▸ Goal of the exercise: Every entry that follows should be repeated exactly; drop the images.

▸ Entries supplied:
[Start of section]

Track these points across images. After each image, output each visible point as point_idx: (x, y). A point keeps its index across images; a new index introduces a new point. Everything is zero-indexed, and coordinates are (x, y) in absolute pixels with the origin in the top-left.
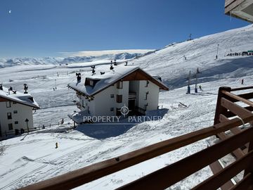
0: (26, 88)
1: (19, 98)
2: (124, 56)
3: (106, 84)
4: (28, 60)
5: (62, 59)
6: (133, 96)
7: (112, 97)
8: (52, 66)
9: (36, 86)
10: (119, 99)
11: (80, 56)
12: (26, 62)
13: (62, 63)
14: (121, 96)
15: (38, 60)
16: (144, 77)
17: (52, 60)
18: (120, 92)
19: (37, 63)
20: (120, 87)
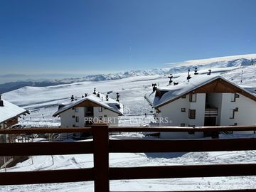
0: (118, 97)
1: (109, 104)
2: (239, 63)
3: (174, 96)
4: (139, 71)
5: (168, 69)
6: (212, 112)
7: (183, 110)
8: (158, 76)
9: (138, 94)
10: (192, 114)
11: (186, 65)
12: (138, 74)
13: (168, 73)
14: (195, 111)
15: (147, 71)
16: (228, 89)
17: (159, 71)
18: (193, 106)
19: (146, 74)
20: (193, 99)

[End of section]

▸ Problem solution:
Track these points across images. After each image, output each visible point as point_idx: (x, y). A point keeps its index across images; a new index introduces a new point. Everything is zero-indexed, and coordinates are (x, y) in absolute pixels with the origin in the top-left.
0: (26, 88)
1: (19, 98)
2: (124, 56)
3: (106, 84)
4: (28, 60)
5: (62, 59)
6: (133, 96)
7: (112, 97)
8: (52, 66)
9: (36, 86)
10: (119, 99)
11: (80, 56)
12: (26, 62)
13: (62, 63)
14: (121, 96)
15: (38, 60)
16: (144, 77)
17: (52, 60)
18: (120, 92)
19: (37, 63)
20: (120, 87)
0: (118, 97)
1: (109, 104)
2: (239, 63)
3: (174, 96)
4: (139, 71)
5: (168, 69)
6: (212, 112)
7: (183, 110)
8: (158, 76)
9: (138, 94)
10: (192, 114)
11: (186, 65)
12: (138, 74)
13: (168, 73)
14: (195, 111)
15: (147, 71)
16: (228, 89)
17: (159, 71)
18: (193, 106)
19: (146, 74)
20: (193, 99)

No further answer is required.